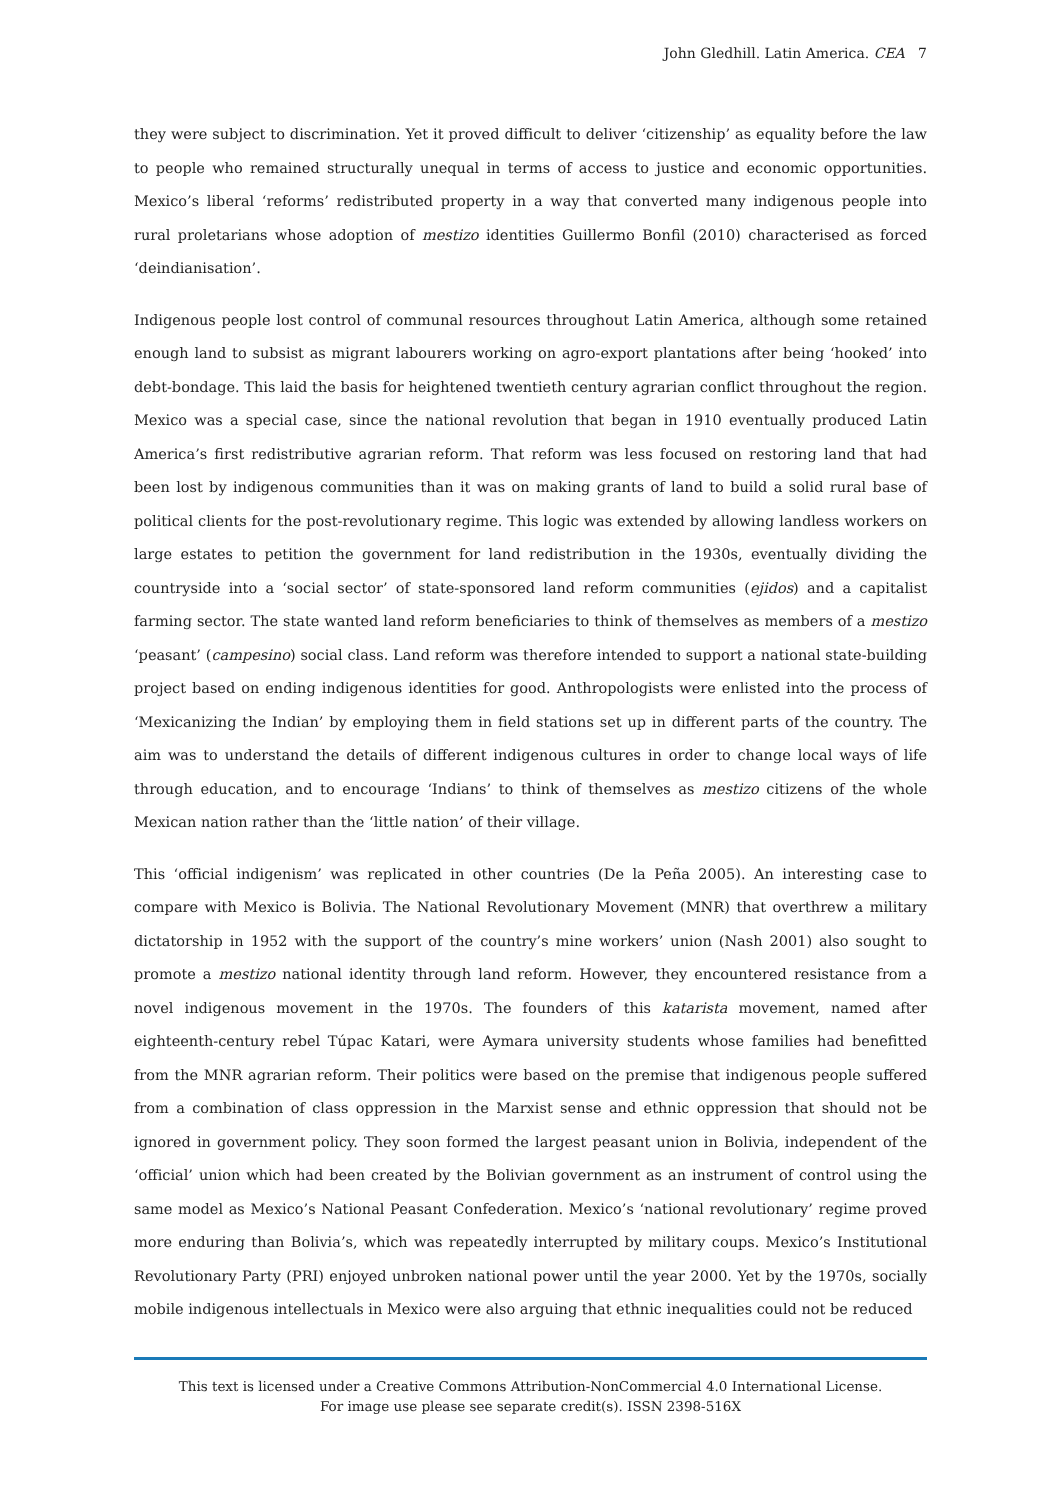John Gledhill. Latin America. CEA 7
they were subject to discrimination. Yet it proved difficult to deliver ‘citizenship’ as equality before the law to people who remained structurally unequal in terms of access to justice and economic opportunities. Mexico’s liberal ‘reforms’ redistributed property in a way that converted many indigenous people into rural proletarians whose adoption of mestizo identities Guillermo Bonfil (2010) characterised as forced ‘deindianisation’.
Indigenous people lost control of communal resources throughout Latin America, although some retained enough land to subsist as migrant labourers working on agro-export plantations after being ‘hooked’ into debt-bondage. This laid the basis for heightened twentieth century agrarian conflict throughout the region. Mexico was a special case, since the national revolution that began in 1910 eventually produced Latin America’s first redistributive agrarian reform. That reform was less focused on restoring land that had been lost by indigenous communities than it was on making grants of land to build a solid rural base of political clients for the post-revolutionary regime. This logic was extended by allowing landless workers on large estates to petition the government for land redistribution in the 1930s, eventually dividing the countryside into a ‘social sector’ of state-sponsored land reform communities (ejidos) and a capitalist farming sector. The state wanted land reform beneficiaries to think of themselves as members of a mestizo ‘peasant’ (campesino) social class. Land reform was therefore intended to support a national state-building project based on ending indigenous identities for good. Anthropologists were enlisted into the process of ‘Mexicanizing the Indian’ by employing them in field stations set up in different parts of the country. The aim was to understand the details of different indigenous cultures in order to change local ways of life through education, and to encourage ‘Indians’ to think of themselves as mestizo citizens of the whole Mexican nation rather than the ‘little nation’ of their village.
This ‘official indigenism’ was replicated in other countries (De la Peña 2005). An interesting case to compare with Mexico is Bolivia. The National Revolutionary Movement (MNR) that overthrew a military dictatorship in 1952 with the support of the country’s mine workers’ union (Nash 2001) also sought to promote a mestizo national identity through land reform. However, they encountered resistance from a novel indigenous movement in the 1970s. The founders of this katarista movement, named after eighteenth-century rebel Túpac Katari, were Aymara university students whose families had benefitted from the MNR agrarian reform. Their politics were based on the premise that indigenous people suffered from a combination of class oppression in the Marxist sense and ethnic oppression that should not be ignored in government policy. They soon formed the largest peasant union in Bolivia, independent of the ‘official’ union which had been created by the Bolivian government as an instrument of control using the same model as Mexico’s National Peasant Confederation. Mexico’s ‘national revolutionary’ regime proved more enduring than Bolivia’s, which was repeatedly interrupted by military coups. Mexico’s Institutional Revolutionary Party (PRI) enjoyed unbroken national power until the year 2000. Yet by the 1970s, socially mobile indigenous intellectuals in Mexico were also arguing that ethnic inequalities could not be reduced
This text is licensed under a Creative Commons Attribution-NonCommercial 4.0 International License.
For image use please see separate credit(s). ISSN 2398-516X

## WHAT YOU WILL DO
Reproduce exactly the lines from the one containing "This text is" through the last line of the records, both included, and nothing else.

## TASK OUTPUT
This text is licensed under a Creative Commons Attribution-NonCommercial 4.0 International License.
For image use please see separate credit(s). ISSN 2398-516X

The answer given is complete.